To this question, I think every hardcore gamer would probably answer gameplay. But we just can't ignore the fact that graphics plays an important role on the "enjoyment" of a game as well. I'd say both have the same importance in the formula. A game with really bad gameplay plays nothing, while a game with bad graphics (not old graphics, but plain bad graphics) are a turnoff for everyone I know.
Sound plays a major part as well, but it doesn't consume that much money, time and media space as the first two (not dissing any of you musicians and voice actors, don't take it as an offense). Also, if you really dislike the sound, you can just mute your TV and put your prefered CD to play, I've done this countless times playing Mario Party and Monopoly on the N64, and really enjoyed these games. That's why I won't consider sound in this "article".

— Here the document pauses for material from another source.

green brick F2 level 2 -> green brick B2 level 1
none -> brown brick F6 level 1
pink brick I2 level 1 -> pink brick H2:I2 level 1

Graphics being what you see on your screen or TV, I consider gameplay something difficult to explain. I consider it everything related to how the game plays: controls, game mechanics, storyline etc. By this, looks like gameplay is even more important, by including lots of things that are crucial for a game. And it really should look like that.

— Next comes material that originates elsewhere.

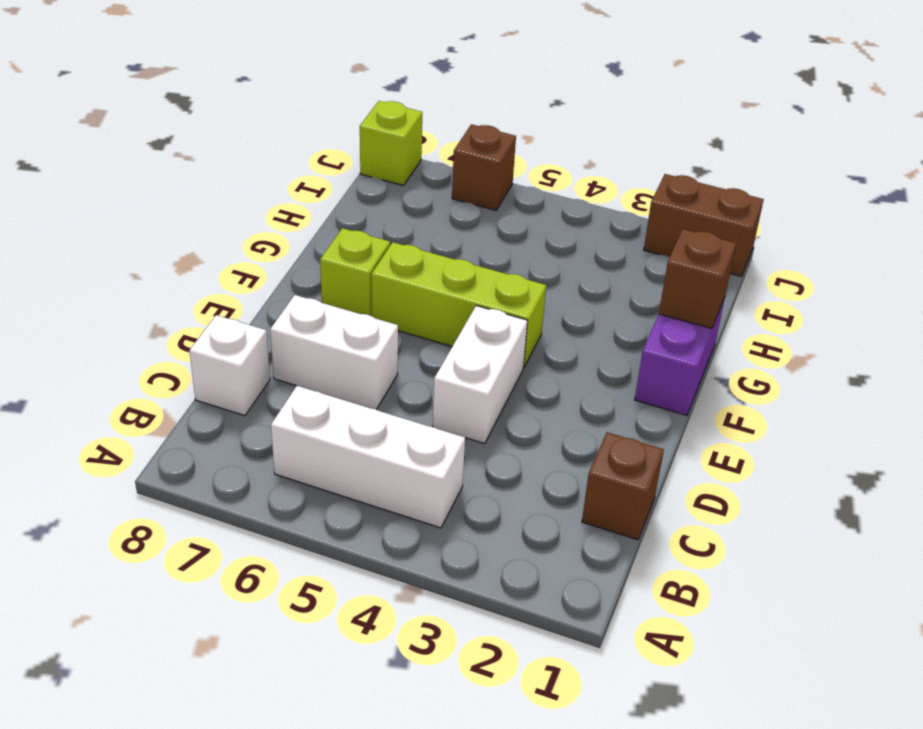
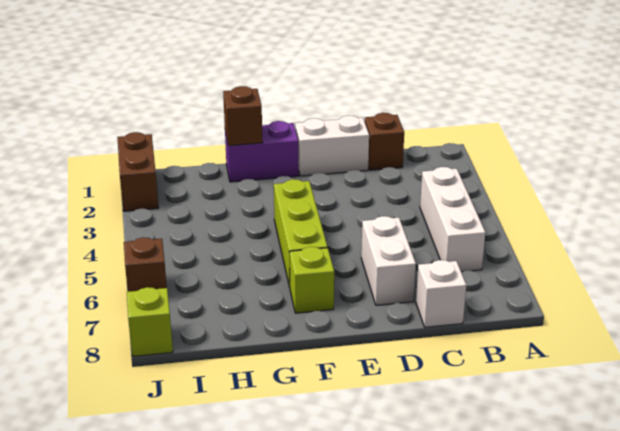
white brick D4:E4 level 1 -> white brick D1:E1 level 1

But selling a million games today include a lot of advertising. If you were trying to sell a game, what would you advtertise: mind blowing graphics, or some comments from magazines/websites praising how well the game plays? I don't think I need an answer for that. At least, today's publishers don't.
Graphics does deserves a big investment from the developers, not only for marketing, but for making the gaming experience immersive. And how much it costs in a game? Million(s) of dollars in paychecks for modellers, artists etc, not taking into account equipment and stuff.
Let's think of it as a movie: you need a story, some actors and enviroments and then, turn it into a film.
Then you have the graphic models and textures for actors and enviroments.
For storyline, you need people to actually think of something and programmers for the scripts. The very same programmers you need for everything else related to gameplay.
Then, it all comes to the point where you need to balance the number on these guys to get an actually good game.